Oh, and the other thing to learn from DX: HR? Never, *ever* outsource gigantic progress blocking boss fights in your game. Just ... just don't. Ever.

Best Spaceship Arm- Insanely Twisted Shadow Planet

I didn't buy Insanely Twisted Shadow Planet when it first came out (I tried the demo and it didn't grab me), but then I was assigned to judge the game for this year's IGF. I played it through to completion and was actually struck by how much I enjoyed it. Beyond the striking visuals that clearly bear Michel Gagné's mark, the game itself is actually a pretty freaking tight little Metroidvania. The various tools almost all have a great feel, especially the little claw arm the ship can use to heft, drag and throw objects. The perfect size for a downloadable game, it very well scratched that explore -> upgrade -> explore more itch. And it made me kind of want to make a Metroidvania game ... hmmm ...

And it appears that ITSP was nominated for an Annie Award (Animation's Oscars, basically) for best game animation. Shank was actually nominated last year, but Limbo took the award home, which was fair enough. And I'd say that if ITSP or Rayman: Origins doesn't take home the statue this year, something ain't right with the world.

Best Emo Vikings - Skyrim

This one is cheating a little, since I technically haven't finished Skyrim yet (but I will ... someday!). And really, I'm not sure there's left to be said about Skyrim that someone hasn't already said. It's gorgeous, it's sprawling, it's diverse and it supports so many different kinds of play. Sure, it has its flaws, but the sheer scale of the game and the joy one gets from exploring it make that almost not matter. (Although Shamus Young's takedown of the Thieves Guild questline took me from ambivalent to also actually very disappointed as soon as I thought about how many gigantic plot holes there are, and I generally love any sneak-y bits!)

So yeah, Skyrim is fantastic, especially once you install the mod that gives the game an actual, usable inventory. Actually, the fact that when so many games are shipping with ever-increasing restrictions, seeing Bethesda's whole hearted support of modding of Skyrim continue (and in fact, via the Steam Workshop, become possibly more prolific than its ever been) is something I could not be more excited about. I'll always be a PC person at heart and things like this are a big part of the reason why.

So those were some of my favourite games of 2011. Now back to making ours, so hopefully it can show up on at least a few people's lists this time next year.

1 Comments:

Blogger Gaming in Public said...

Got to love them Emo Vikings!

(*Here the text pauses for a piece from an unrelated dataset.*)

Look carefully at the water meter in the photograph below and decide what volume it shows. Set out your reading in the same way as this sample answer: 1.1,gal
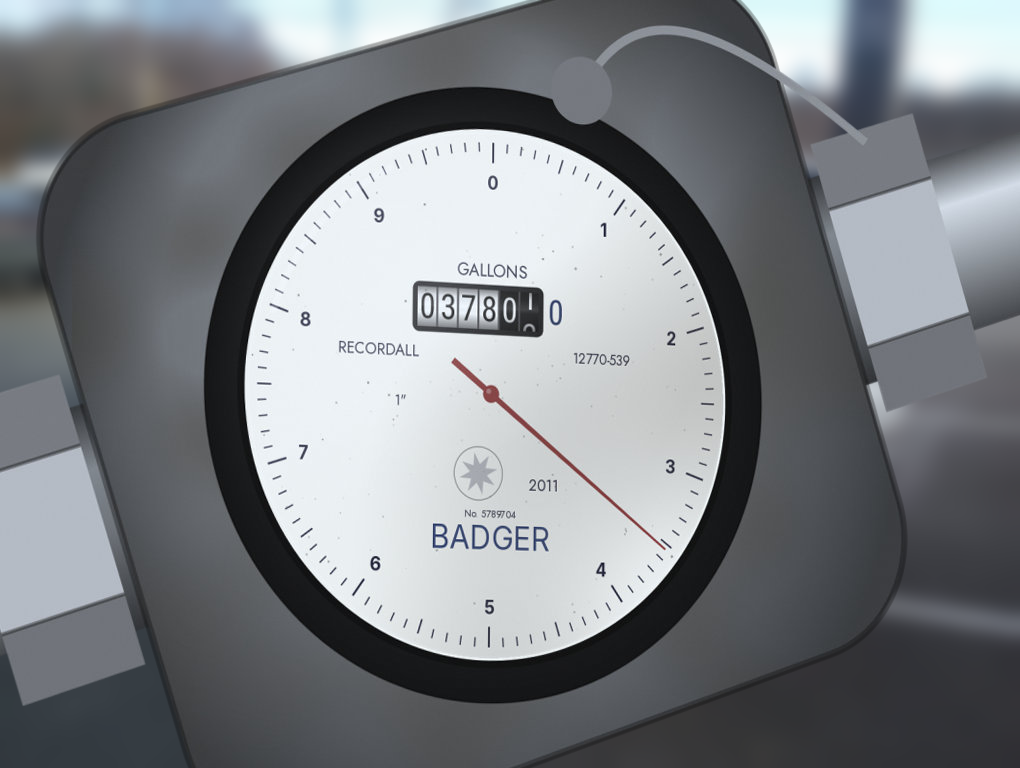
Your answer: 378013.5,gal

Here are some that I would also love t add to your amazing list!

Who said you couldnt have more robots!: Earth Defense Force Insect Amageddon. You don't need a story all you need are giant guns to destroy giant robots!

Who says 2-D doesnt make good 3-D: VVVVVV
This is probably the best port to date of a game. It plays well on a handheld and it features some of the best game play to date. Did I mention the words come out of the screen!!!!

It totally flew under the radar: Volchaos
Most of the 80ms point games are crap but this one seems to shine. A unique twist on platforming with a bit of humor thrown in! Also working on the PC port with a level editor.